Dr. Juan Miguel Cejalvo -researcher of the Breast Cancer Biology Research Group of the INCLIVA Health Research Institute of the Hospital Clínico de València, directed by Dr. Ana Lluch, and researcher member of CIBERONC-, has led a study in which a protein -called AXL- has been identified as a possible factor of resistance to HER2+ breast cancer treatments and has studied how its pharmacological inhibition can reverse this situation and increase the response to therapy.

The results of the research are included in the article ‘Targeting HER2-AXL heterodimerization to overcome resistance to HER2 blockade in breast cancer’, recently published in Science Advances, whose first author is Dr. Anna Adam-Artigues, a researcher from the same INCLIVA research group who has obtained a Predoctoral Grant from the Spanish Association Against Cancer in Valencia.

The research has shown that AXL plays an important role in resistance to anti-HER2 therapy in HER2+ breast cancer, as it is a membrane receptor involved in multiple biological processes essential for the development of metastasis. This work has confirmed at the cellular level that AXL binding to HER2 leads to resistance to anti-HER2 therapy such as trastuzumab and pertuzumab, allowing cells to develop metastasis. In addition, it has been shown that patients with high levels of HER2 expression are at increased risk of relapse.

The most important aspect of the study is that it has shown not only that AXL is a poor prognostic factor, but also that it has become a predictive factor for response. In other words, pharmacological inhibition of AXL has managed to reverse resistance to anti-HER2 treatment.

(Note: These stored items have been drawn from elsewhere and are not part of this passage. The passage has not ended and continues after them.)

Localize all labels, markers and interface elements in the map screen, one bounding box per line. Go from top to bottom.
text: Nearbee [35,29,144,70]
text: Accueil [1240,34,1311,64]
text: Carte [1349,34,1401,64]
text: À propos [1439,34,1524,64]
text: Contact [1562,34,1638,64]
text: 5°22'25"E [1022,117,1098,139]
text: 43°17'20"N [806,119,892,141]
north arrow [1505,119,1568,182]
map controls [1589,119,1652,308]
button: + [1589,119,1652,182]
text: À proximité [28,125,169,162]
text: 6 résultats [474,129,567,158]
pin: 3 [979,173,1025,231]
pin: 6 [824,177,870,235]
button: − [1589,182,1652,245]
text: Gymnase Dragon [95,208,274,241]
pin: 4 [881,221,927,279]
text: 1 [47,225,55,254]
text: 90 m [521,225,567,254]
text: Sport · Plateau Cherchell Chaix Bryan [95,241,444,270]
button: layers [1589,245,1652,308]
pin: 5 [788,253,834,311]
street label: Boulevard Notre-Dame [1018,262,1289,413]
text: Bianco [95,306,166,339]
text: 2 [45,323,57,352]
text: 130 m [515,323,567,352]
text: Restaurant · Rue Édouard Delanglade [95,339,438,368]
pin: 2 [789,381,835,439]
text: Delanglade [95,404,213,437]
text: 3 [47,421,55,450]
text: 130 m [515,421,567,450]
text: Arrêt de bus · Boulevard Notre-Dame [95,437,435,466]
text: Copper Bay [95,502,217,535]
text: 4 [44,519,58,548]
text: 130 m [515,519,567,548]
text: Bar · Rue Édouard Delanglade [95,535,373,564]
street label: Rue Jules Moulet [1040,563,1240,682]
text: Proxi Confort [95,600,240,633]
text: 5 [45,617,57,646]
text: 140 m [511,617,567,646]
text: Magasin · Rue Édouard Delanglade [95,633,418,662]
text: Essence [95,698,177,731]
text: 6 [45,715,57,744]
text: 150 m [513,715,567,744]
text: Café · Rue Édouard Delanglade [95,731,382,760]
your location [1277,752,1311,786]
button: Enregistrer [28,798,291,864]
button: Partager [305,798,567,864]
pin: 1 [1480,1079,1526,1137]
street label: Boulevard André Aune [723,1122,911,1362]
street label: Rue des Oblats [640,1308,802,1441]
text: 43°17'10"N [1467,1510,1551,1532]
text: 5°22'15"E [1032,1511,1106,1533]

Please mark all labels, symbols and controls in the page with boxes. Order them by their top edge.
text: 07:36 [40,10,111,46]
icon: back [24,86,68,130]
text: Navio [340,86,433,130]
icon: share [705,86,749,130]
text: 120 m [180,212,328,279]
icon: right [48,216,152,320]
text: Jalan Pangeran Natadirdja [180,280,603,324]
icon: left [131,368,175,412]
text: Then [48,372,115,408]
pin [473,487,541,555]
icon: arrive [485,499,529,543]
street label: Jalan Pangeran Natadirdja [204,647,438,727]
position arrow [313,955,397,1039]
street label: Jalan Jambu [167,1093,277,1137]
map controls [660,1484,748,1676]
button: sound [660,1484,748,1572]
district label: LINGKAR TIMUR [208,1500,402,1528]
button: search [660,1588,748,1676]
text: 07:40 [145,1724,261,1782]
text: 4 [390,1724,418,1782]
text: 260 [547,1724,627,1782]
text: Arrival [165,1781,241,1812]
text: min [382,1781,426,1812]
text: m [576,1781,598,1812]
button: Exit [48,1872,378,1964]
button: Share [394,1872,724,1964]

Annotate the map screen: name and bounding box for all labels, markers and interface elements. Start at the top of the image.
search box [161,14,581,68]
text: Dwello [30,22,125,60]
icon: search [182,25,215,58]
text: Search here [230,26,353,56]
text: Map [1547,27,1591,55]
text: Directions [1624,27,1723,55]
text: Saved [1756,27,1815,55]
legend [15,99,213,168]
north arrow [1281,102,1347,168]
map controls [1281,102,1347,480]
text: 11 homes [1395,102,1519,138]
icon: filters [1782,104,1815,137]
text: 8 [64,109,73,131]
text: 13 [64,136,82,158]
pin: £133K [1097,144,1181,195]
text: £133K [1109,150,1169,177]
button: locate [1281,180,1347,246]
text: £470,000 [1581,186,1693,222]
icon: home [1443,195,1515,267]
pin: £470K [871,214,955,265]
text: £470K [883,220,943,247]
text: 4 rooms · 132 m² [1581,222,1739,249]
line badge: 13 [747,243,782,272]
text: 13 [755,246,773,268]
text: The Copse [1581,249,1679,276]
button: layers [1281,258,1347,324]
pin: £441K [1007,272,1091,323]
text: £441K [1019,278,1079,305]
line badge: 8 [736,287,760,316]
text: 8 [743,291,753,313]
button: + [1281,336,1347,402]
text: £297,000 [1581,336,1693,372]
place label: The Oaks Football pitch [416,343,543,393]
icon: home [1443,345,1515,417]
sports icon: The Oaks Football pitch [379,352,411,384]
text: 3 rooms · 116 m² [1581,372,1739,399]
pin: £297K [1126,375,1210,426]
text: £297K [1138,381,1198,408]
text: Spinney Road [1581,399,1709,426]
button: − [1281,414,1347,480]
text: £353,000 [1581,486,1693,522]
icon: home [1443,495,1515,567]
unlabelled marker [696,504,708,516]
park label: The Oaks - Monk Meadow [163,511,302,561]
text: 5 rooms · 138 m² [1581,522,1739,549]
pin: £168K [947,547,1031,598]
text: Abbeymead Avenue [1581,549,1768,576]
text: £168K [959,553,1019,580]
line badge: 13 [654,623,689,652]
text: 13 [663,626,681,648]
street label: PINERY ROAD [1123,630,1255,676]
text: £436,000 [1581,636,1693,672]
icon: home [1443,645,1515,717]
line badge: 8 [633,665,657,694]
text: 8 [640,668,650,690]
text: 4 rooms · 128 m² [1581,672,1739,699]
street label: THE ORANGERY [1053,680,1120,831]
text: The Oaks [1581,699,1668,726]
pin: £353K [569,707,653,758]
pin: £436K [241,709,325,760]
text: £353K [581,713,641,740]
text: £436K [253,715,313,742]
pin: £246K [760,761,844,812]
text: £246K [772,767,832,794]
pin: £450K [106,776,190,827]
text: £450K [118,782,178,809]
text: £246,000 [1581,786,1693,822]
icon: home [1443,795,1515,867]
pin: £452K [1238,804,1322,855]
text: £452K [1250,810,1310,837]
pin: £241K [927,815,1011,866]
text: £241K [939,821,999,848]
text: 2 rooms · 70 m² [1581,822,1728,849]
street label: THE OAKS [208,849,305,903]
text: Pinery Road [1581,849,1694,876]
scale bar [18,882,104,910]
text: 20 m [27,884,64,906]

In fact, in animal models with patient-derived samples, resistance has been overcome in 100% of cases with complete tumour resolution and excellent tolerance (the mice are cured and in good health).

This is very important as it shows the benefit of combining an AXL inhibitor with trastuzumab for resistant disease, which opens the door to a possible solution for patients with poor prognosis.

Breast cancer is the most frequently diagnosed cancer in women worldwide. It is a heterogeneous disease in which the HER2+ subtype accounts for approximately 20% of cases. The increased understanding of HER2+ tumour biology has led to the development of therapies that, in recent decades, have significantly improved the prognosis in both early and advanced stages of the disease. However, despite this progress, around 20%-25% of patients diagnosed with HER2+ breast cancer suffer relapses and metastases, leading to a stage of the disease that is now considered incurable.

For this reason, it is essential to identify new therapeutic targets to combat resistance to anti-HER2 therapy. In this case, we have studied how pharmacological inhibition of this receptor in patients with HER2+ tumours resistant to trastuzumab and pertuzumab (the first-choice treatment) could be an excellent therapeutic strategy and an opportunity to personalise treatments and move towards precision medicine.

This project has been carried out over 5 years with a preclinical and translational development led by Dr. Cejalvo, which has led to the doctoral thesis of Dr. Anna Adam-Artigues that was funded by the Spanish Association Against Cancer in Valencia. It has also had the collaboration of other prestigious research centres, such as Vall d’Hebron Institute of Oncology (VHIO), Hospital Clinic of Barcelona, Hospital del Mar Institute of Medical Research (IMIM-Hospital del Mar), the Jiménez Díaz Foundation and the SOLTI cancer research group.

The final objective is to set up a clinical trial to be able to demonstrate its benefit in patients and to be able to check whether the same promising results obtained with animal models can be achieved.